UconnBuckeye wrote:wouldn't they count more? seeing as they know more about what kind of team you are
IE Houston knowing how to shove the ball down Indy's throat
You're making my point. If a team loses a division game, it's sometimes because of familiarity with the opponent. Look at the Browns yesterday. Are we going to anoint them as a Super Bowl contender because they beat the Bengals and their explosive offense? No, because Cleveland knew what was coming. Jacksonville got their lunch handed to them two weeks in a row. Indianapolis comes in, and they win.
What was Cleveland's reward for winning yesterday? Opening at +3 at home against the Falcons next week, a team that did not look all that impressive in their outdoor game at Pittsburgh in Week 1, and had to scrape to beat San Francisco yesterday. You can make an argument against both teams' wins yesterday carrying little weight...yet one team will be at 6-5 odds this Sunday. The book has swung and missed with the opening line here.

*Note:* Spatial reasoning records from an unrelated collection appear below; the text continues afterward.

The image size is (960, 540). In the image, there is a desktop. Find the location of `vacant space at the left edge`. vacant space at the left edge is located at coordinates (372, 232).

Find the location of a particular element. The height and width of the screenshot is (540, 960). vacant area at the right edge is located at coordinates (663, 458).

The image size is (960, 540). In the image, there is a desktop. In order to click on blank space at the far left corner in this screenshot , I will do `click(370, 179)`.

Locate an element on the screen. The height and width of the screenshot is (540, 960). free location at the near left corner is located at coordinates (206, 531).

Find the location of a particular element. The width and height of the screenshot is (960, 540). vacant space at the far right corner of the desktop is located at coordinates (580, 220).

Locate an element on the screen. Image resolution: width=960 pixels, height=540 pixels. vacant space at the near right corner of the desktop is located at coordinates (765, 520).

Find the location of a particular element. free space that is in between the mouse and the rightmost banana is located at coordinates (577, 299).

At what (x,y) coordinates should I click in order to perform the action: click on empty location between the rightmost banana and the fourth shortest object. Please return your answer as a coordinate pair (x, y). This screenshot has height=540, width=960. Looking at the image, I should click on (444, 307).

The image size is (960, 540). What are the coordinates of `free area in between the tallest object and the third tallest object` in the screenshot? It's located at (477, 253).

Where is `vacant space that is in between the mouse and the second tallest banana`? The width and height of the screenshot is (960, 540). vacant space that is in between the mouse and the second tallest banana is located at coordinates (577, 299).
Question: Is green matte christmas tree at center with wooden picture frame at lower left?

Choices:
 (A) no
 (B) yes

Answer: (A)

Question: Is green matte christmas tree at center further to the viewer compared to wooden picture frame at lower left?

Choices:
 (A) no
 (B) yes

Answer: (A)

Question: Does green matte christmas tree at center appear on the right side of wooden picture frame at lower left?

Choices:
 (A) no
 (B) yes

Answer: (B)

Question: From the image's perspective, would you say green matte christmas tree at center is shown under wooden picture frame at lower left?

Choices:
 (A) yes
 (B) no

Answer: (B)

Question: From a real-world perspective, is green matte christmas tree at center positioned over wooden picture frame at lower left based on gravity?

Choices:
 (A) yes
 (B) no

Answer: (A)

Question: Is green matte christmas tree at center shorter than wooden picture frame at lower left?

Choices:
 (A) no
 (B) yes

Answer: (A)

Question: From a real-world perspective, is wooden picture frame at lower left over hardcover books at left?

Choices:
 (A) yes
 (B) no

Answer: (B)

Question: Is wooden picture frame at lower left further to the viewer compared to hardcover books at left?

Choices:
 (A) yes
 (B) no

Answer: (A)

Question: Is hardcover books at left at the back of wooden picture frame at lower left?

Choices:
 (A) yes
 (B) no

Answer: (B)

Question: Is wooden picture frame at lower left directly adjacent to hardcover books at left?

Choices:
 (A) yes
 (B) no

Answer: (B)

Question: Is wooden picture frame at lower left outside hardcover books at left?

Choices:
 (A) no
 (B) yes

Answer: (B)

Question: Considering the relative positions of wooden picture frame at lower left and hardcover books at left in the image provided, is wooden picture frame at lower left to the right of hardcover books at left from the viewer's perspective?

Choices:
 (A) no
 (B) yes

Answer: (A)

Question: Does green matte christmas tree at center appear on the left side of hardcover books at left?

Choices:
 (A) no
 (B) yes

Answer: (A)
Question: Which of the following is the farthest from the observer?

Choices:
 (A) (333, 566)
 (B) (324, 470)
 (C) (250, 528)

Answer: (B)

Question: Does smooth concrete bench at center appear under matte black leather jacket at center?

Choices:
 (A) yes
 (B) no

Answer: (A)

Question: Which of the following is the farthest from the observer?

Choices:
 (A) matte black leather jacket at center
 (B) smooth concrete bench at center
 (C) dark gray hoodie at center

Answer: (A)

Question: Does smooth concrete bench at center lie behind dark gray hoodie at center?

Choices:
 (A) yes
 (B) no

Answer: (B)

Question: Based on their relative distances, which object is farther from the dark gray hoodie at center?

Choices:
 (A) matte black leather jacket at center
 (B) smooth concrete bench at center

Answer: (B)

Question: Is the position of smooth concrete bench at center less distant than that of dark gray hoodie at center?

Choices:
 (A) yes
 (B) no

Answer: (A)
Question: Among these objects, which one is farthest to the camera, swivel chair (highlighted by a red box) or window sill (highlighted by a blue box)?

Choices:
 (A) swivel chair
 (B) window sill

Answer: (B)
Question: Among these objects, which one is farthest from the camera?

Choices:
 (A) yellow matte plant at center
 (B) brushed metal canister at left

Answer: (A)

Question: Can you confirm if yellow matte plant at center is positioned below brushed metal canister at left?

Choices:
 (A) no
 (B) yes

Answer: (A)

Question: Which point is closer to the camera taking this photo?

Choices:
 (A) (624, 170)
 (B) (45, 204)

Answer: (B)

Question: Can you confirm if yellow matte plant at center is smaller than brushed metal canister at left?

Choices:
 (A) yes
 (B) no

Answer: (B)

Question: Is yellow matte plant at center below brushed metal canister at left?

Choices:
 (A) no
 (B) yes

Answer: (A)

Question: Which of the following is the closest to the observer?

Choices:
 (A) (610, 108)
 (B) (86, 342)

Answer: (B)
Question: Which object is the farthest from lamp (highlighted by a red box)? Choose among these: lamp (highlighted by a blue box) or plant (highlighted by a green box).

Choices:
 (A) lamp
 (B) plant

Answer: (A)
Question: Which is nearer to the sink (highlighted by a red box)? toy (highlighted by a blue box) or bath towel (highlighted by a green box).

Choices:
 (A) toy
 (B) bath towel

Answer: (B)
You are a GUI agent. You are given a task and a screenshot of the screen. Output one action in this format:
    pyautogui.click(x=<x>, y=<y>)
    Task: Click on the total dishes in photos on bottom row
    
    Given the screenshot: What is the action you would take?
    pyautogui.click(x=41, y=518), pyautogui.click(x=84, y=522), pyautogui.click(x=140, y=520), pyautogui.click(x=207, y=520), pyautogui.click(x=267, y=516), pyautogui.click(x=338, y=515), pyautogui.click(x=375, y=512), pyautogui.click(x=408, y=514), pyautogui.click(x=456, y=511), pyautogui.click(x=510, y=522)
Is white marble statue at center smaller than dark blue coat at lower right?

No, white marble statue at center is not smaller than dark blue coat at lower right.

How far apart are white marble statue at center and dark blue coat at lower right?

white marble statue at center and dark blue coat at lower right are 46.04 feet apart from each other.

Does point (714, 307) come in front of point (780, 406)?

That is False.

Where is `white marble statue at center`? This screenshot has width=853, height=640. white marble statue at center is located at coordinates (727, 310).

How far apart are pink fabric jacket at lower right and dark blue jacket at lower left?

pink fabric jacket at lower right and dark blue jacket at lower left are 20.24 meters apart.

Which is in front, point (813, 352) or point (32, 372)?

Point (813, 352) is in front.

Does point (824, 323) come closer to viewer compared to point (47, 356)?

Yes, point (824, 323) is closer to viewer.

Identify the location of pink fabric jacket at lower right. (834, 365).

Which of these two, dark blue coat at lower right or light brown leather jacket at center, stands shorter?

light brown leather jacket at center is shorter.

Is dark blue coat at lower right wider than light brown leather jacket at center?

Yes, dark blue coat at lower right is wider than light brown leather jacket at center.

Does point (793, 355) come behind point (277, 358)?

Conference games are where a team truly shows its mettle. They're not interconference games, where you see the opponent every four years, or familiar division games. With a conference game taking place sometimes every year (look at the long stretch of NE-IND, and before that, NE-DEN tilts), those are the games in which a team truly shows its ability to learn from past mistakes and draw up a game plan based on the opponents' tendencies.
Considering that Chicago and New York were even on turnovers, that game should have been closer in score. Chicago's defense did their jobs. They just got tired because their putrid offense couldn't keep the defense on the bench. Hard to win when your time of possession is a mere 26 minutes. Chicago got exposed on national television, while the Giants proved that they could take care of business, and perhaps even win the NFC East by default.